Ибо события следуют одно за другим со стремительностью горного потока. Уже несколько дней спустя между обоими привилегированными сословиями и третьим возникает ожесточенная распря; изолированное третье сословие самовольно объявляет себя Национальным собранием и в Зале для игры в мяч клянется не распускать себя, прежде чем не будет выполнена воля народа, прежде чем не будет принята конституция. Двор приходит в ужас от демона-народа, которого сам же привел к себе в дом. Разрываемый во все стороны своими зваными и незваными советчиками, сегодня отдавая предпочтение третьему сословию, завтра - первому и второму, колеблясь роковым образом как раз в момент, требующий чрезвычайной ясности мышления и воли, чтобы принять решение, король попеременно склоняется то к воинствующим хвастунам, требующим по старым канонам надменности и высокомерия гнать чернь обнаженными клинками по домам, то к Неккеру, который снова и снова призывает к уступкам. Сегодня король закрывает перед третьим сословием зал совещаний, затем отменяет свое решение, испугавшись заявления Мирабо: "Национальное собрание уступит лишь силе штыков".

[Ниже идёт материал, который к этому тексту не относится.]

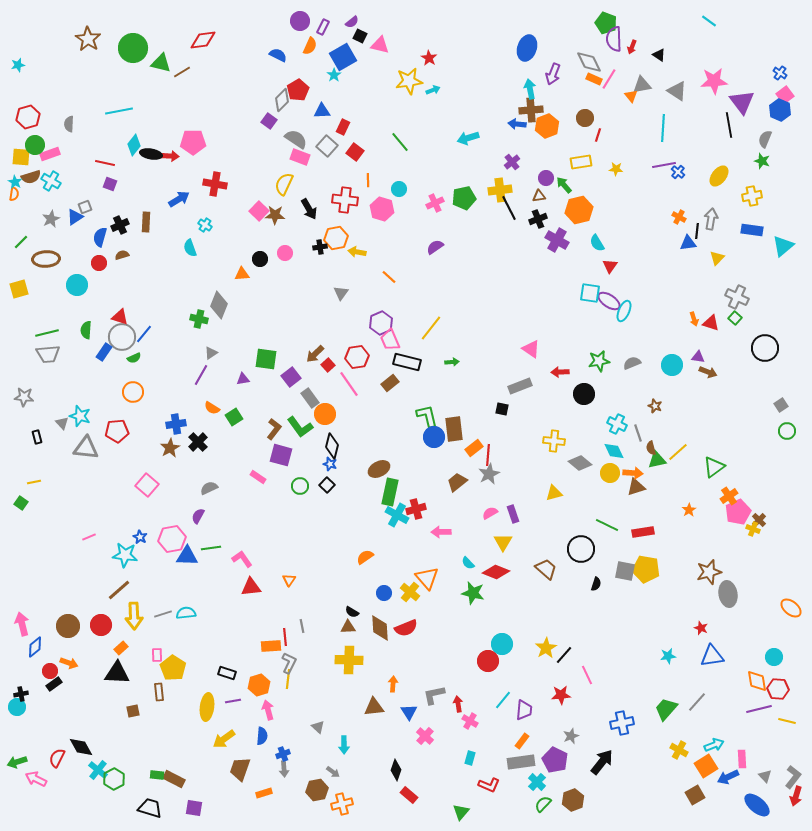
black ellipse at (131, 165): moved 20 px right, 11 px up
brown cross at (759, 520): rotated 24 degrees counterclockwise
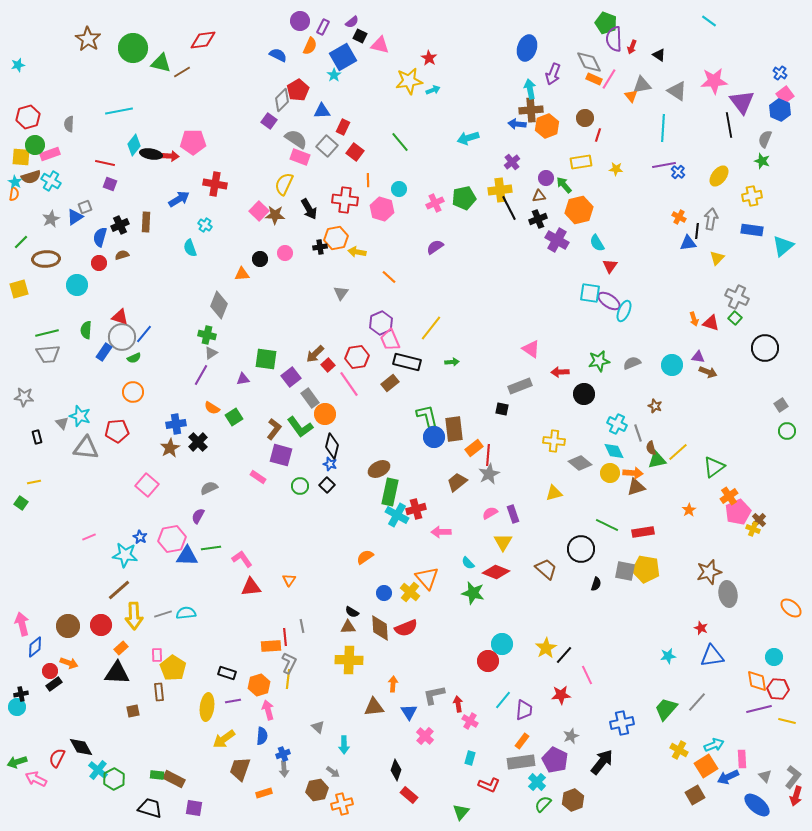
green cross at (199, 319): moved 8 px right, 16 px down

Но одновременно с нерешительностью двора растет решимость нации. Неожиданно немой гигант - народ - благодаря свободе печати обрел голос, в сотнях брошюр кричит он о своих правах, в пламенных газетных статьях разряжает свою мятежную ярость. В Пале-Рояле под защитой хозяина, герцога Орлеанского, ежедневно собираются тысячи говорящих, кричащих, агитирующих, непрерывно друг друга подстрекающих людей. До сих пор неизвестные, на протяжении всей своей жизни не открывавшие рта, они обнаруживают вдруг желание говорить, писать. Честолюбцы, люди без определенных занятий чувствуют, что пришел удобный час, все и вся занимаются политикой: агитируют, читают, дискутируют, ораторствуют. "Каждый час, - пишет англичанин Артур Юнг, - появляется новая брошюра, сегодня их вышло тринадцать, вчера - шестнадцать, на прошлой неделе - девяносто две, и девятнадцать из двадцати говорят в пользу свободы" - это значит за ликвидацию привилегий, в том числе и монархических.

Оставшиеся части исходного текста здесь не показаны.